しまむらとヤオコー
小川孔輔 著 小学館刊
1,470円 (税込)
2回続けて小学館の本を取り上げることになってしまいましたが、別に他意はありません。ただ、子細に眺めてみると、大出版社らしい細かな気配りの行き届いた本作りが見えてきて、感心させられます。
昨今は本作りがずいぶん安直になっていて、売れている著者を7、8時間インタビューしただけで「一丁上がり」とばかりに、ゴーストライターや外部編集者の尻を叩いて本を作る拙速主義が目立ちます。
パソコンとソフトの進化によるDTPの波は、本作りのコストを劇的に下げましたが、その恩恵は読者には向かわず、出版社の赤字解消に使われています。その結果として読者の本離れが起き、出版界が長期低落傾向にあるのだと思います。
その点、本書はマーケティングの専門家(法政大学経営大学院教授)が丹念に足で取材し、パート社員から創業者の周りの人々にまで広くインタビューを繰り返して作られているだけに、「拙速」や「お手軽」とは無縁です。こういう本こそ「出版物」と呼ぶべきでしょう。
埼玉県比企郡小川町という地名に心当たりがなくても、ヤオコーやしまむらの名前を知らない人はいないでしょう。ヤオコーはまだ関東の北にしか店舗がありませんが、しまむらは日本全国1600店舗のファッションセンターを展開する「アパレルの雄」として、しばしばユニクロと比べられる存在です。
一方のヤオコーは、食品スーパーという大激戦業界にある中規模チェーンながら、首都圏に100店舗以上を展開し、21期連続で増収増益という奇跡の経営を継続しています。要するに両社とも健全経営の超優良企業というわけです。
その2社には共通点がありました。どちらも埼玉県比企郡小川町という小さな田舎町が出発点であったということです。本書はそこに着目し、両社の生い立ちから成長までの軌跡、何がライバルと違うのかという考察、そして地域性が社風にどのような影響を与えるかという点にまで言及したビジネス書です。といっても堅苦しさはみじんもなく、良質のドキュメンタリーを読み進める気分でどんどんページをめくることができます。
両社はともに、パート社員の使い方がとても上手です。

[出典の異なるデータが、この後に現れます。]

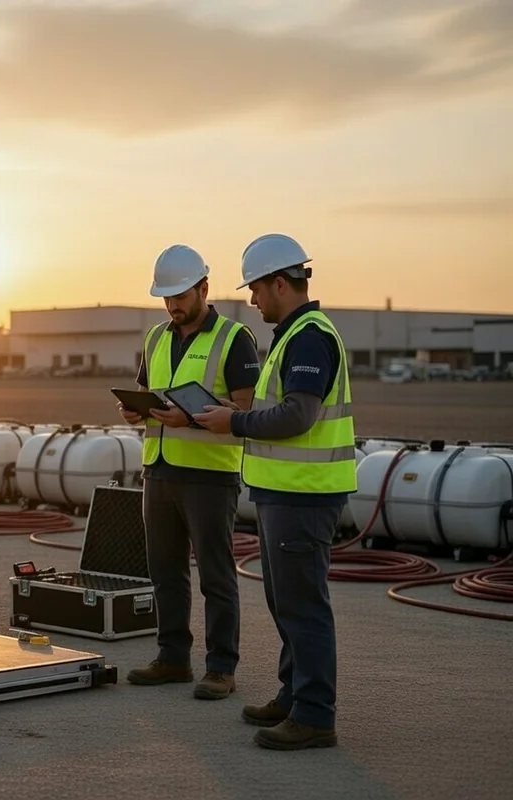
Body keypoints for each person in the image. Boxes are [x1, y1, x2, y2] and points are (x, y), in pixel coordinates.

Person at [194, 233, 356, 751]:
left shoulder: (309, 336)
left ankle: (314, 715)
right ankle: (294, 695)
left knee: (303, 606)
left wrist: (233, 422)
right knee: (286, 602)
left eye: (257, 289)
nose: (252, 299)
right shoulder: (293, 334)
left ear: (280, 283)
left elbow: (299, 415)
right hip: (283, 494)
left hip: (304, 497)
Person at [117, 244, 260, 702]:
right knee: (165, 571)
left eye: (180, 295)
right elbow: (145, 392)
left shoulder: (235, 337)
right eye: (166, 297)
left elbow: (246, 408)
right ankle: (173, 658)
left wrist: (192, 419)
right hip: (157, 471)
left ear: (203, 288)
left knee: (216, 575)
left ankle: (221, 668)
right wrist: (134, 411)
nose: (173, 305)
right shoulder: (155, 338)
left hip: (209, 475)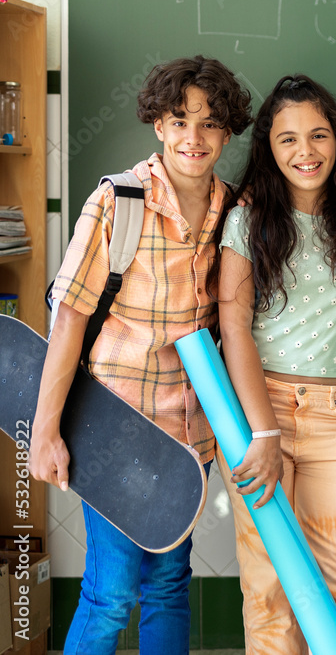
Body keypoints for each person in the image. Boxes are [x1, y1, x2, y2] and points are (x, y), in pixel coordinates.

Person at [29, 56, 252, 654]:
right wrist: (45, 431)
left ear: (228, 133)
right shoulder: (118, 202)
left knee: (169, 587)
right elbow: (70, 316)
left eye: (209, 124)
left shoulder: (236, 212)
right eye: (179, 121)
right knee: (112, 593)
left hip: (188, 437)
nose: (194, 138)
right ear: (158, 124)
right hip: (114, 426)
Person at [209, 74, 336, 655]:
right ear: (269, 146)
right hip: (256, 415)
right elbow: (233, 324)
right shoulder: (248, 220)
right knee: (269, 594)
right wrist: (262, 430)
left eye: (318, 136)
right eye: (288, 139)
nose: (305, 151)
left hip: (335, 419)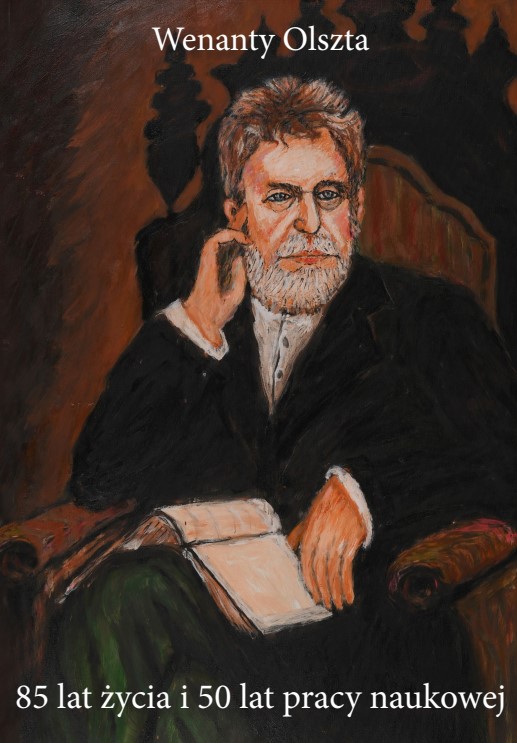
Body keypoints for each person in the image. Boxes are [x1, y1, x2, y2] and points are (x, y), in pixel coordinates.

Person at [39, 77, 517, 742]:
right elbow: (99, 477)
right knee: (176, 686)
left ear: (356, 207)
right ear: (235, 214)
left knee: (134, 609)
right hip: (215, 631)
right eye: (281, 197)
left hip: (368, 653)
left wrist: (368, 493)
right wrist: (194, 327)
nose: (309, 224)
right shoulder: (204, 326)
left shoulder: (430, 317)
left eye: (329, 195)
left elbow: (502, 458)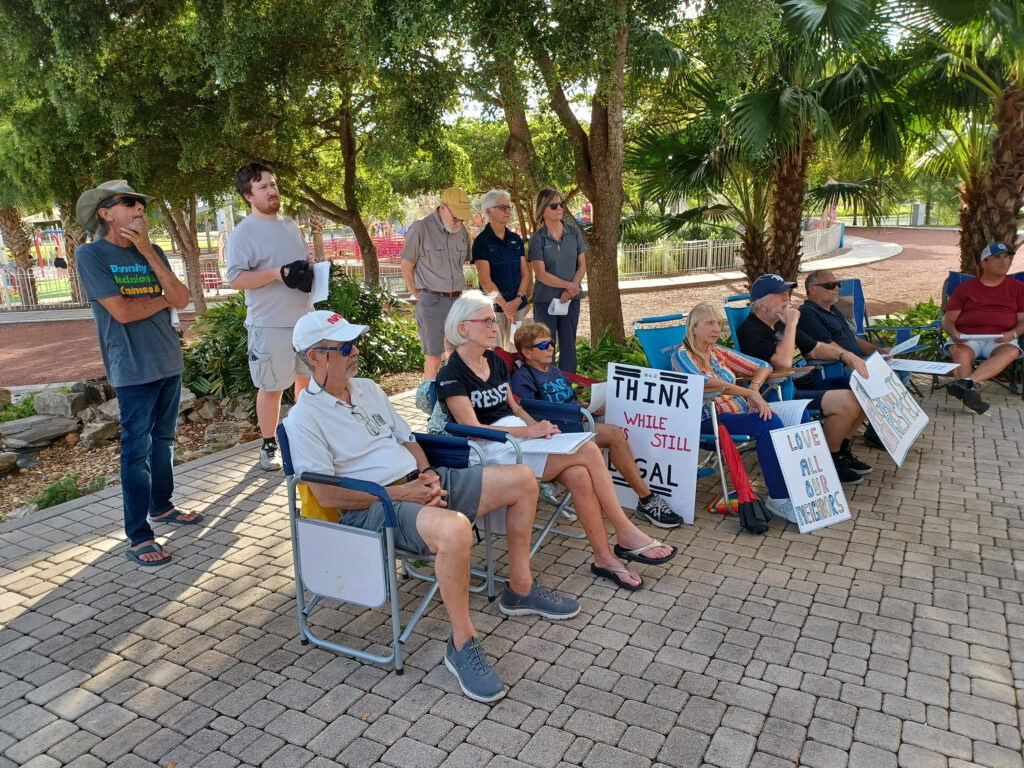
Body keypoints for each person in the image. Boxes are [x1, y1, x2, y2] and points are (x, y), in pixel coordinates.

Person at [283, 310, 579, 703]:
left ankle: (520, 588)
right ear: (316, 356)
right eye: (346, 347)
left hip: (417, 487)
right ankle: (462, 642)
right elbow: (328, 496)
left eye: (356, 343)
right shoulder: (303, 417)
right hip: (374, 509)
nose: (356, 352)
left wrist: (427, 475)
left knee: (523, 479)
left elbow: (407, 438)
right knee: (455, 528)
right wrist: (402, 494)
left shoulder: (368, 388)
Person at [436, 291, 678, 591]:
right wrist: (529, 433)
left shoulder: (494, 362)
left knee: (578, 474)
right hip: (488, 451)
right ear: (463, 328)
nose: (494, 327)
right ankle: (625, 531)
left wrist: (536, 425)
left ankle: (605, 558)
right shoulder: (450, 374)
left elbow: (513, 407)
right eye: (486, 321)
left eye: (492, 320)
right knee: (588, 448)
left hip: (519, 439)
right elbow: (472, 429)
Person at [75, 180, 200, 567]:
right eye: (129, 203)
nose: (140, 210)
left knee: (163, 441)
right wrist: (158, 301)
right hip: (131, 367)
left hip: (168, 361)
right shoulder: (91, 255)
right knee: (136, 451)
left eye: (142, 205)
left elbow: (182, 299)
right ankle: (139, 534)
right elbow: (122, 313)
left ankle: (161, 507)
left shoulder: (153, 251)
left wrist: (148, 252)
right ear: (105, 212)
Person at [510, 322, 684, 528]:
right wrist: (577, 413)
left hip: (578, 419)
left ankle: (649, 487)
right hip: (560, 433)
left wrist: (589, 406)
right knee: (614, 434)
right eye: (542, 345)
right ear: (527, 353)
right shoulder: (523, 378)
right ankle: (647, 500)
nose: (550, 348)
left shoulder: (554, 371)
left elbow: (570, 399)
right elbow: (530, 415)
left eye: (550, 342)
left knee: (632, 424)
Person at [736, 274, 873, 485]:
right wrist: (791, 325)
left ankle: (842, 450)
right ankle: (830, 459)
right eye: (780, 294)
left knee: (866, 388)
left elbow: (817, 348)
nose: (787, 298)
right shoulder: (751, 330)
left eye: (787, 293)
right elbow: (782, 363)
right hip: (781, 391)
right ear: (762, 304)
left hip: (807, 382)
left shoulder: (780, 324)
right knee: (848, 401)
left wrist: (846, 355)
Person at [225, 162, 315, 472]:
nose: (272, 190)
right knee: (272, 387)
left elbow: (302, 263)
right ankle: (268, 445)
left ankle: (301, 437)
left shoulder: (290, 225)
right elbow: (234, 278)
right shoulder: (243, 233)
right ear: (248, 196)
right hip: (269, 323)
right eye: (263, 187)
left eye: (273, 184)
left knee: (306, 381)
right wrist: (276, 274)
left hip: (305, 321)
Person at [672, 303, 798, 518]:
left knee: (799, 414)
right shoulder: (682, 356)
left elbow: (763, 366)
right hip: (711, 419)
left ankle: (796, 488)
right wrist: (748, 394)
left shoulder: (718, 353)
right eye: (709, 323)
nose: (716, 329)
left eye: (718, 324)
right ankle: (779, 499)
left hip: (740, 413)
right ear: (693, 328)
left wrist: (755, 388)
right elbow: (706, 382)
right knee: (768, 423)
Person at [399, 187, 473, 381]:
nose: (458, 222)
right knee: (433, 357)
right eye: (456, 217)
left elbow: (461, 264)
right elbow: (406, 266)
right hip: (430, 299)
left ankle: (455, 400)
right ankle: (430, 404)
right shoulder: (420, 228)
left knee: (457, 355)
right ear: (443, 207)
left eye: (462, 218)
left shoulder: (462, 231)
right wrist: (421, 296)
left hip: (457, 301)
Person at [941, 242, 1024, 415]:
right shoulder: (966, 288)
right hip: (968, 337)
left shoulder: (1018, 288)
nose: (1004, 262)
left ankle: (966, 384)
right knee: (959, 351)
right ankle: (968, 395)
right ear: (984, 263)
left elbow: (1022, 321)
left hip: (1001, 338)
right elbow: (948, 320)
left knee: (1011, 352)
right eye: (997, 258)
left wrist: (1013, 334)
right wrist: (954, 333)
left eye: (1007, 258)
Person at [529, 188, 587, 373]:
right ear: (542, 210)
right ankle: (548, 388)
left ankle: (568, 388)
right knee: (546, 346)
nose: (559, 208)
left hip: (572, 298)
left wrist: (572, 289)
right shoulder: (537, 239)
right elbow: (541, 274)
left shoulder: (574, 233)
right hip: (545, 301)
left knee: (569, 345)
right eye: (553, 205)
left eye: (561, 204)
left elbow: (582, 266)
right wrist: (569, 286)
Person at [472, 189, 528, 351]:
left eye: (508, 207)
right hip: (494, 310)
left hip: (517, 307)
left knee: (516, 352)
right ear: (488, 211)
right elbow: (485, 281)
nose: (507, 211)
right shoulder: (482, 241)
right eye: (502, 207)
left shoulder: (516, 240)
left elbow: (525, 274)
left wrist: (517, 300)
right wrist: (505, 306)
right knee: (495, 353)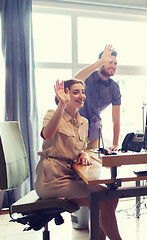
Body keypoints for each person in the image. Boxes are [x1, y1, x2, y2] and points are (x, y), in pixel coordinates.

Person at [35, 79, 122, 240]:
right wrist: (62, 105)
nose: (81, 95)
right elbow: (47, 135)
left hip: (71, 176)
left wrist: (83, 153)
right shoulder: (52, 114)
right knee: (105, 201)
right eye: (76, 92)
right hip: (52, 179)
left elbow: (79, 147)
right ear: (65, 95)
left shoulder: (84, 122)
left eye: (83, 92)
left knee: (111, 196)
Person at [75, 44, 121, 150]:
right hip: (77, 130)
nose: (113, 66)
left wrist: (115, 144)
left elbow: (116, 118)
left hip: (95, 133)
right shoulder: (88, 77)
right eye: (110, 62)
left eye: (115, 63)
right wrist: (100, 61)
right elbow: (77, 78)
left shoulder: (114, 87)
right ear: (102, 63)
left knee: (92, 165)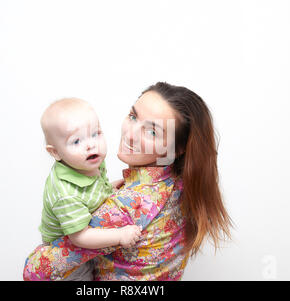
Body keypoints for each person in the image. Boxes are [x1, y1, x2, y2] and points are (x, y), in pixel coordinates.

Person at [23, 82, 233, 280]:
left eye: (151, 132)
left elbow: (34, 271)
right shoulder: (180, 183)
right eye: (133, 116)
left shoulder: (128, 206)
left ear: (176, 149)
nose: (130, 134)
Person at [38, 97, 141, 280]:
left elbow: (91, 190)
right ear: (55, 152)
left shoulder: (89, 162)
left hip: (83, 230)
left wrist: (109, 188)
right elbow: (80, 238)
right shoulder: (65, 191)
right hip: (64, 251)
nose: (91, 144)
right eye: (76, 141)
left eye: (96, 134)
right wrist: (120, 235)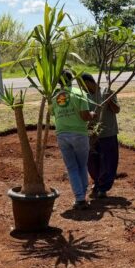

しまむらの店長の6割がパート出身者であること、ヤオコーの集客の秘密がパート社員による「クッキングサポート」にあること、どちらもパート社員を成長の源泉ととらえて正社員との差別をしていないこと。
さらに、既存のビジネス書には書かれていない事実が読者を驚かせます。
「しまむらはセブン-イレブンの5年前に自前でPOSシステムを稼働させていた」
「NCRが主導した『セルフサービス化』が両社の飛躍に火をつけた」
「大資本との競争が、両社の経営スタイルを決定づけた」
「ヤオコーは成長期、経常利益の三分の一を大卒募集広告に投入した」
「現在、両社は手を携えて大資本スーパー撤退跡地に出店し、成功を収めている」
小川町という土地の歴史は古く、平安時代から町としての記録があります。江戸と秩父を結ぶ交通の要衝で、和紙や酒造りが盛んであり、盆地であることから埼玉県に2つしかない「小京都」の名称を持っています。もうひとつの小京都はお隣の嵐山町ですが、こちらは嵐山渓谷の風景からついたものです。
全国一律、金太郎飴のようなチェーン化の波の中で、「地域特性とは何か」を考えさせられる良書でした。ぜひご一読をオススメします。